Judge Boling reviewed the case with Coats to make sure she had a full understanding of what her unconditional guilty plea statement meant. He explained she would be giving up her rights to a trial by jury and to an appeal on the charges. Coats said she fully understood and elaborated on what she had done.
"I gave statements that I didn't know to be true," Coats said. "I was afraid of Judy (Flanagan), that she would hurt me or my children."
Howard maintained Coats had given a statement to the police, knowing it was false, about Dennis Coats getting into a white van with someone else on the night of the murder. Coats went on to give four separate statements but did not readily admit to her involvement. Flanagan confessed guilt to Coats the day after the murder, but she did not tell the police until after Aug. 26, 2004.

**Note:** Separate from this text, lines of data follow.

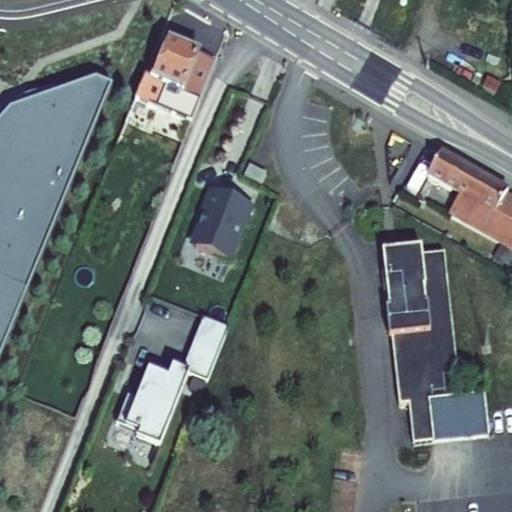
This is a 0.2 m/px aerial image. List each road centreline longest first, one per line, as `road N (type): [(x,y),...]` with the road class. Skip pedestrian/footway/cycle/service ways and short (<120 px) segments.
road 1 (secondary): [(223,0),(418,118),(511,160)]
road 2 (secondary): [(511,150),(267,0)]
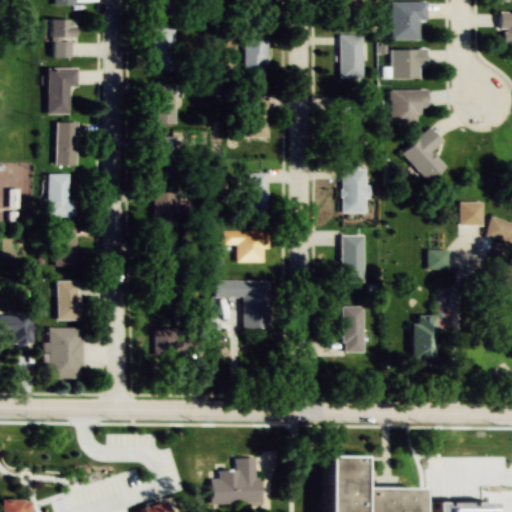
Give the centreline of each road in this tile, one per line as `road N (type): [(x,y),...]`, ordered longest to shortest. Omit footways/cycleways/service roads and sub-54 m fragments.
road 1 (secondary): [(511,415),(0,409)]
road 2 (residential): [(299,412),(296,0)]
road 3 (residential): [(111,410),(110,0)]
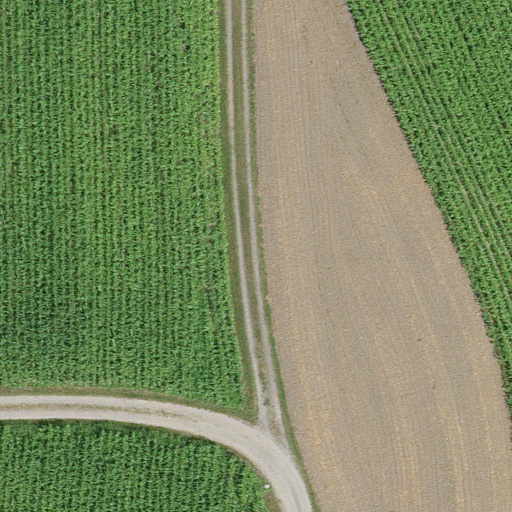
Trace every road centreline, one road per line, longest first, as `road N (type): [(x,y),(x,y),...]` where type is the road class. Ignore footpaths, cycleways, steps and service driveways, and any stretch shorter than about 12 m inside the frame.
road 1 (track): [(270,460),(233,0)]
road 2 (track): [(294,511),(287,475),(241,436),(145,405),(75,395),(0,402)]
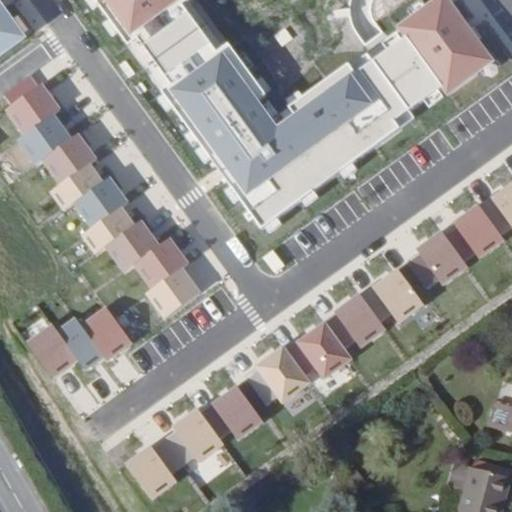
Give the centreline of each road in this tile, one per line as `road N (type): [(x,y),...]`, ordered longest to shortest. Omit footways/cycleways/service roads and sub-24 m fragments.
road 1 (residential): [(49,0),(269,302)]
road 2 (residential): [(269,302),(511,126)]
road 3 (residential): [(269,302),(112,415)]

Copelin contended Coats was not afraid of Flanagan, as she freely went to her residence to pick her up after the murder. Coats and Flanagan went on to wash blood out of the back of Dennis Coats' two-toned brown 1987 Ford truck. Coats filed a missing-person complaint in Caraway, knowing her husband was already dead.
"Her (Coats) statement on the Aug. 26, 2004 video tape clearly shows what she said on June 12, about the case, was not true," Copelin said.
"This is your day in court," Judge Boling said to Coats. "I want to make sure your are pleading guilty because you know in fact you are guilty."
Coats agreed she was guilty of the charges of hindering apprehension or prosecution, by not telling the truth.
Craighead County Sheriffs Department Deputies John Varner and Justin Rolland addressed the court reviewing taped statements given by Beverly Coats, on June 12, 2004, and Aug. 26, 2004, revealing how her two statements differed.
After the court accepted Coats' guilty plea, and before Boling announced his sentence, defense attorney Howard asked consideration of a lesser level sentence than the standard grid allowed for his client.
"He (Dennis Coats) would be just as dead today, if she had not done what she did," Howard said. "She went along with the story given to her, but she had never been charged with contributing to the death of her husband."
Beverly Coats was facing a possible prison sentence of from 5 to 20 years and a fine up to $15,000, for the Class B level 5 felony. When Judge Boling set the sentence for Coats at 15 years, several of her family members in the court room openly wept. The victim's family declined to make impact statements and sat quietly during the proceedings and afterwards.
"I feel a sense of relief," said Junior Coats, Dennis Coats' father. "I had begun to wonder if there would be any justice for what happened to Dennis. This has been a long time coming, and it has kept our family tore up."
Judge Boling allowed Beverly Coats credit for the 238 days she has already served in jail.